Hi, welcome back to our journey discovering Hanoi, hope you have not too much indulged in “Cha Ca La Vong”, let’s continue, ready, set, go!!!
“A trip to the Old Quarter in Hanoi, Vietnam is a must for any first-time visitor to Vietnam’s capital. Set just a few minutes’s walk from Hoan Kiem Lake, the Old Quarter is an intricate warren of streets laid out in a millenium-old plan, selling almost everything under the sun”.
The traditional trades of 36 ancient streets
So, how did the Old Quarter come into being? More than 1,000 years ago, it was during the beginning of the Ly Dynasty (1010 – 1225) when Emperor Ly Thai To selected Thang Long as the country’s capital in 1010, the Ancient Quarter was originated as a centre of supply for the Vietnamese rulers in the Imperial City as well as an inter-regional market place. The street pattern goes back to the 15th century, when trade streets similar to the medieval guild streets in Central Europe emerged for the first time. These trade streets each specialized in a particular craft, or rather in the sale of a certain group of goods. The interesting feature is that every street starts their name with “Hang” which means merchandise or shop, followed by the name of their product and is still a prefix of most of the street names in the Ancient Quarter nowadays.
Each “Hang” is not merely a street, but more like a miniature trading village all in its owns such as Hang Muoi (Salt) street selling salt, Hang Manh (Curtain) the whole street selling bamboo curtains, Hang Bac (silver) selling silver and jewellery, etc. The shophouses in the Old Quarter are long and narrow which are nowadays called “tube houses”.
Current image of the Old Quarter – the new “CBD”

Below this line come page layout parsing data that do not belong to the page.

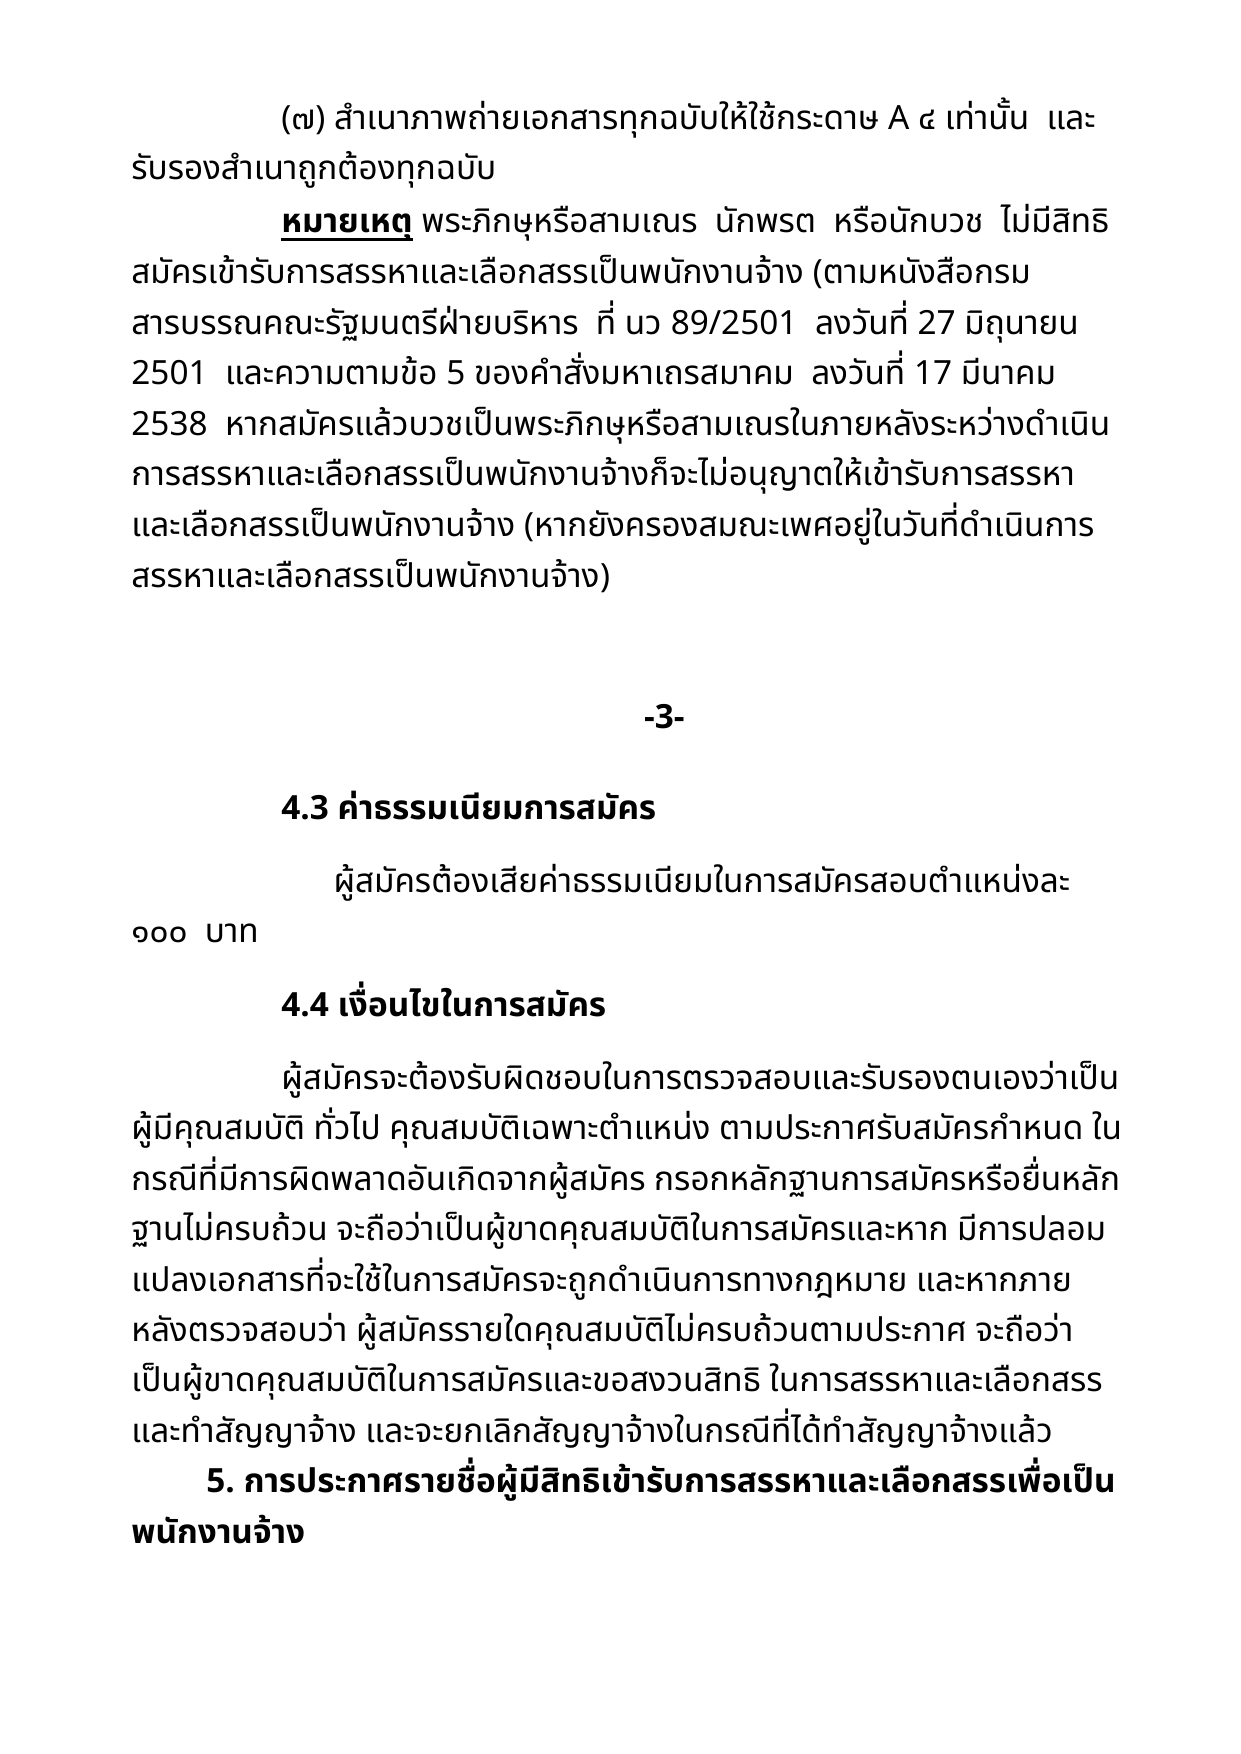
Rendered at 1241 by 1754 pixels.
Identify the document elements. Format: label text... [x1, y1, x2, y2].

text หมายเหตุ พระภิกษุหรือสามเณร นักพรต หรือนักบวช ไม่มีสิทธิสมัครเข้ารับการสรรหาและเลือกสรรเป็นพนักงานจ้าง (ตามหนังสือกรมสารบรรณคณะรัฐมนตรีฝ่ายบริหาร ที่ นว 89/2501 ลงวันที่ 27 มิถุนายน 2501 และความตามข้อ 5 ของคำสั่งมหาเถรสมาคม ลงวันที่ 17 มีนาคม 2538 หากสมัครแล้วบวชเป็นพระภิกษุหรือสามเณรในภายหลังระหว่างดำเนินการสรรหาและเลือกสรรเป็นพนักงานจ้างก็จะไม่อนุญาตให้เข้ารับการสรรหาและเลือกสรรเป็นพนักงานจ้าง (หากยังครองสมณะเพศอยู่ในวันที่ดำเนินการสรรหาและเลือกสรรเป็นพนักงานจ้าง) [131, 197, 1122, 602]
text ผู้สมัครต้องเสียค่าธรรมเนียมในการสมัครสอบตำแหน่งละ ๑๐๐ บาท [131, 857, 1122, 958]
text (๗) สำเนาภาพถ่ายเอกสารทุกฉบับให้ใช้กระดาษ A ๔ เท่านั้น และรับรองสำเนาถูกต้องทุกฉบับ [131, 94, 1122, 195]
text 5. การประกาศรายชื่อผู้มีสิทธิเข้ารับการสรรหาและเลือกสรรเพื่อเป็นพนักงานจ้าง [131, 1457, 1122, 1558]
text -3- [131, 693, 1122, 738]
text 4.3 ค่าธรรมเนียมการสมัคร [206, 784, 1122, 834]
text 4.4 เงื่อนไขในการสมัคร [131, 981, 1122, 1031]
text ผู้สมัครจะต้องรับผิดชอบในการตรวจสอบและรับรองตนเองว่าเป็นผู้มีคุณสมบัติ ทั่วไป คุณสมบัติเฉพาะตำแหน่ง ตามประกาศรับสมัครกำหนด ในกรณีที่มีการผิดพลาดอันเกิดจากผู้สมัคร กรอกหลักฐานการสมัครหรือยื่นหลักฐานไม่ครบถ้วน จะถือว่าเป็นผู้ขาดคุณสมบัติในการสมัครและหาก มีการปลอมแปลงเอกสารที่จะใช้ในการสมัครจะถูกดำเนินการทางกฎหมาย และหากภายหลังตรวจสอบว่า ผู้สมัครรายใดคุณสมบัติไม่ครบถ้วนตามประกาศ จะถือว่าเป็นผู้ขาดคุณสมบัติในการสมัครและขอสงวนสิทธิ ในการสรรหาและเลือกสรรและทำสัญญาจ้าง และจะยกเลิกสัญญาจ้างในกรณีที่ได้ทำสัญญาจ้างแล้ว [131, 1054, 1122, 1457]
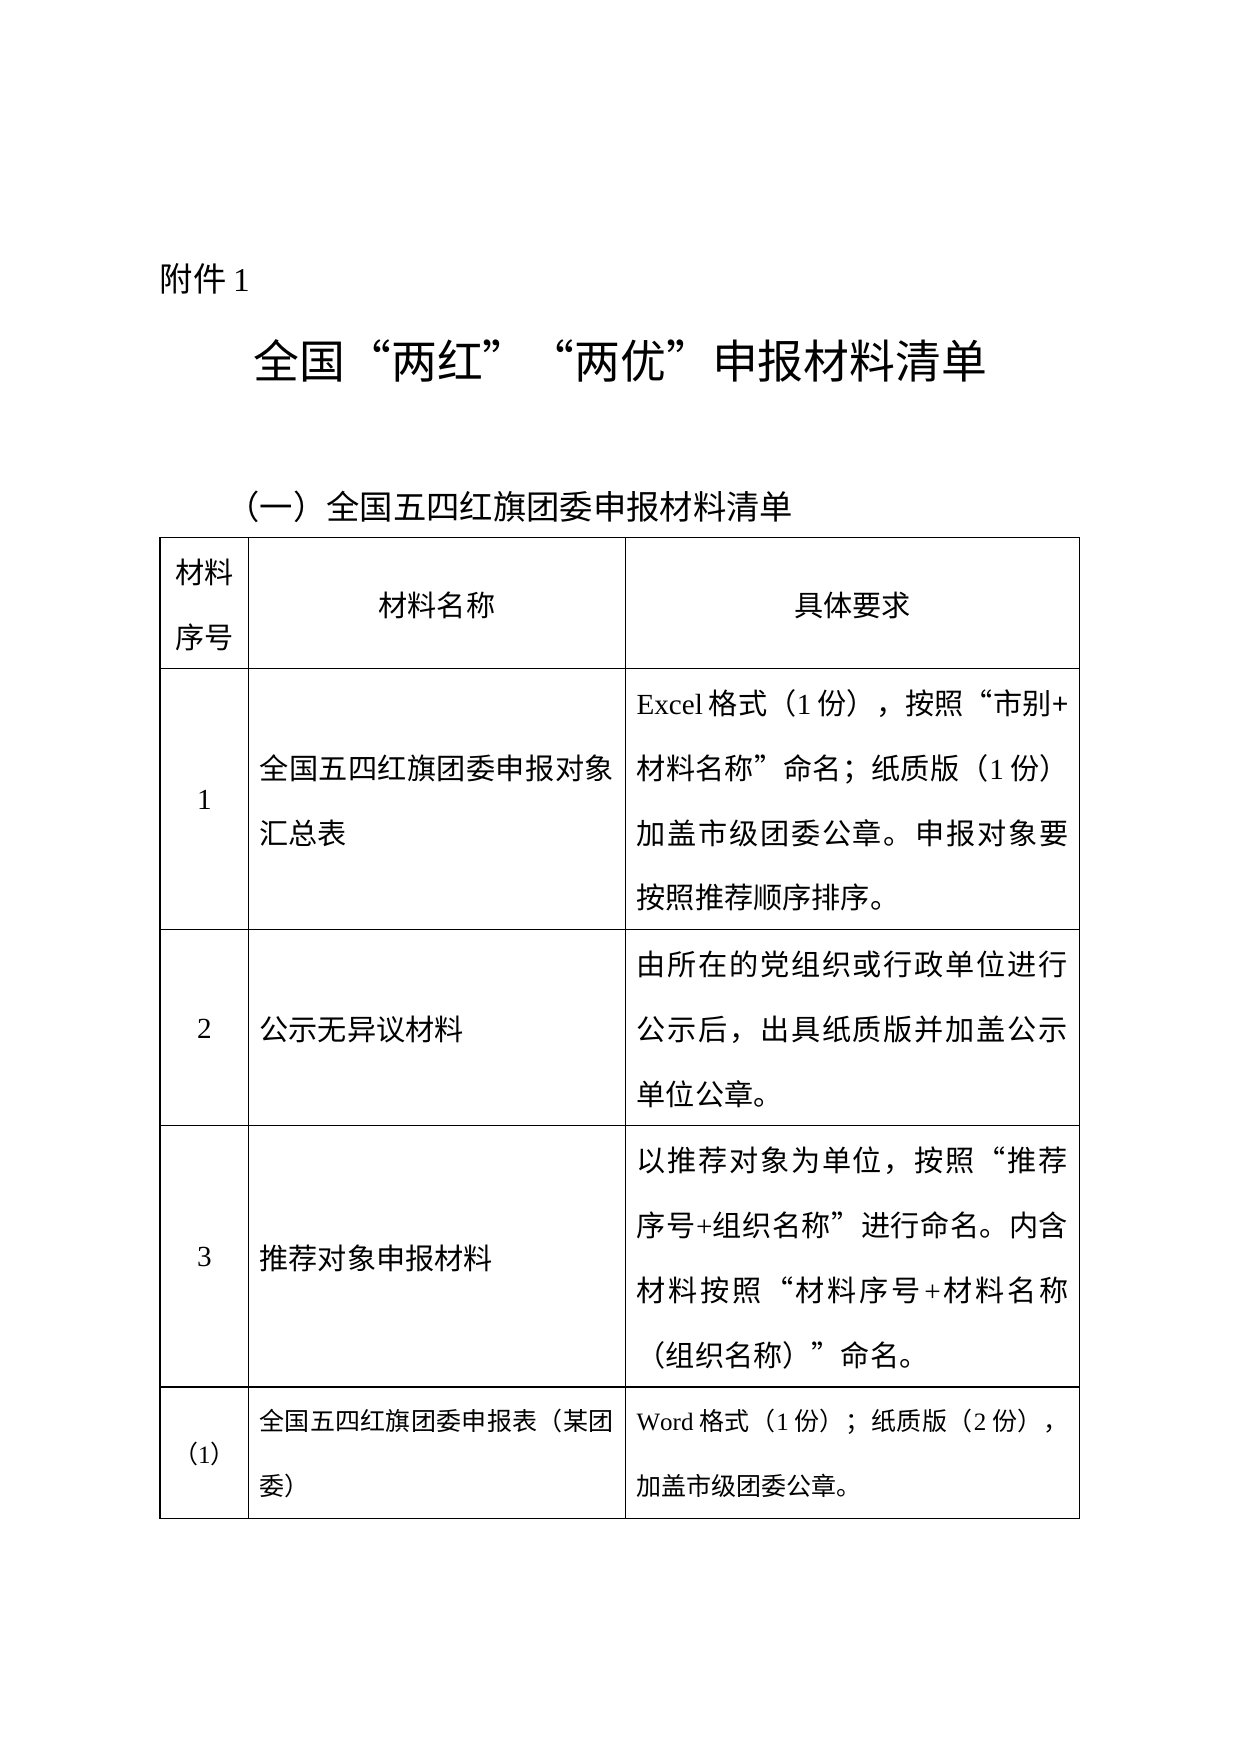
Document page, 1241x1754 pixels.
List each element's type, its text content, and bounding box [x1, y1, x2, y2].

Hanoi is undergoing drastic changes and the Old Quarter with “Hang” streets has been subject to the fast-track development of a Central Business District (CBD). Hotels, restaurants, coffee shops have mushroomed on these streets, the long, narrow tube houses are interrupted by colorful, centuries old Chinese shophouses, French villas and Buddhist pagodas and temples. Still, many of the traditional streets continue to flourish and live up to its name despite the challenges of ongoing urbanization. “Hang Dao”, which means flower or beautiful woman, remains to be the city’s most popular clothing shop for women. Whenever mid-autumn festival comes, “Hang Ma” (selling shiny paper products such as gift wrappings, wedding decorations) still lights up the way as it did centuries ago. As a tradition, parents take their children to buy toys and lanterns on this street.
Shopping in the Old Quarter
Most tourists are eager for exploring the old streets well-known for its specialized industry. “Hang Gai” street has been famous for a long time as one of the most bustling and boisterous streets in the city offering silk clothing ready-made and tailored, lacquer ware and embroidery products. The silk sleeping bag liners and elegant Vietnamese ao dai are sold on this street.
“Hang Quat”, the street that formerly sold silk and feather fans now stuns the visitor by its brilliantly colored funeral and festive flags and religious objects and clothing.
And here are some other Old Quarter Streets may specialize in your desired objects: “Hang Can” street for stationery; “Hang Dau” for shoes; “Hang Buom” for candies and wine; “Hang Hom” for lacquerware and bamboo, etc. No trip to the Old Quarter would be complete without a trip to Dong Xuan market where you can find a variety of clothing, souvenirs and food.
“The streets of the Ancient Quarter may no longer resemble the famous paintings of Bui Xuan Phai, it has been the unique vibrancy, the combination of wholesale, retail trade, handicraft and the pavement as a living and working space in the Ancient Quarter that seems to fascinate people from all over the world as well as those from Vietnam itself”.